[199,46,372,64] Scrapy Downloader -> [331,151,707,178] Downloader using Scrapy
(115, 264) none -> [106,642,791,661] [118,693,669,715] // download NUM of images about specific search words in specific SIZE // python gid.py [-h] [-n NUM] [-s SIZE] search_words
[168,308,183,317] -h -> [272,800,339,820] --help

* * *

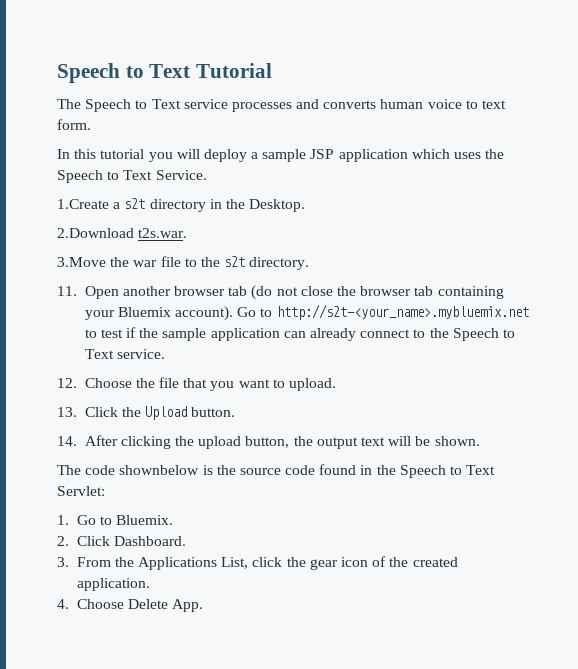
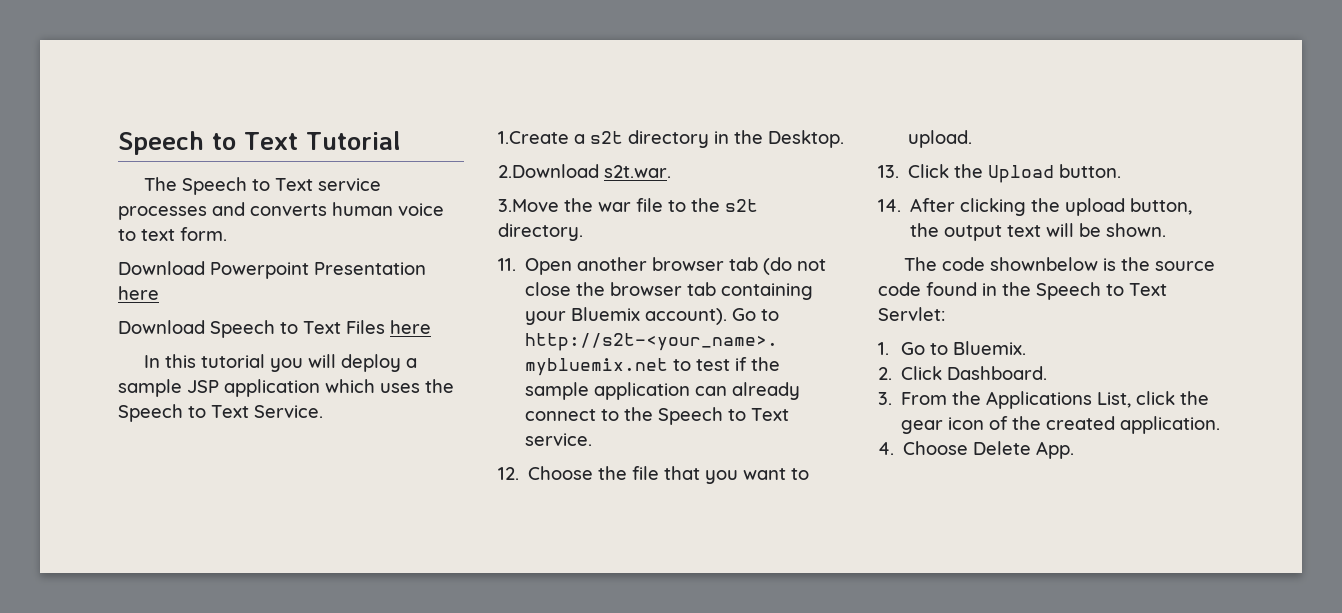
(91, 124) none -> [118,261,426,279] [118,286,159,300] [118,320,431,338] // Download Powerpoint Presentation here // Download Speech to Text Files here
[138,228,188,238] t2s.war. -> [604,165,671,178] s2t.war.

==

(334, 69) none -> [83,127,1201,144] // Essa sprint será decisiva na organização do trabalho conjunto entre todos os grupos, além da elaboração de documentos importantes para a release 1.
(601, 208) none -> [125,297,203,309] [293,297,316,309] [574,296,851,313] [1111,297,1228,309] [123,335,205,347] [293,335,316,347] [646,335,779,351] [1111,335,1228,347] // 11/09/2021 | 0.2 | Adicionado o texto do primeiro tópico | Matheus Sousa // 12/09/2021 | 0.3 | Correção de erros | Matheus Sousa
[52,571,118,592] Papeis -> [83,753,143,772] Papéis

◆ **Task brief**:
Where the listing above reaches the line that contains "(91, 124) none", start retyping, and finish with the line that contains "[138,228,188,238] t2s.war. ->"; reproduce those lines exactly and no others.

◆ **Answer below**:
(91, 124) none -> [118,261,426,279] [118,286,159,300] [118,320,431,338] // Download Powerpoint Presentation here // Download Speech to Text Files here
[138,228,188,238] t2s.war. -> [604,165,671,178] s2t.war.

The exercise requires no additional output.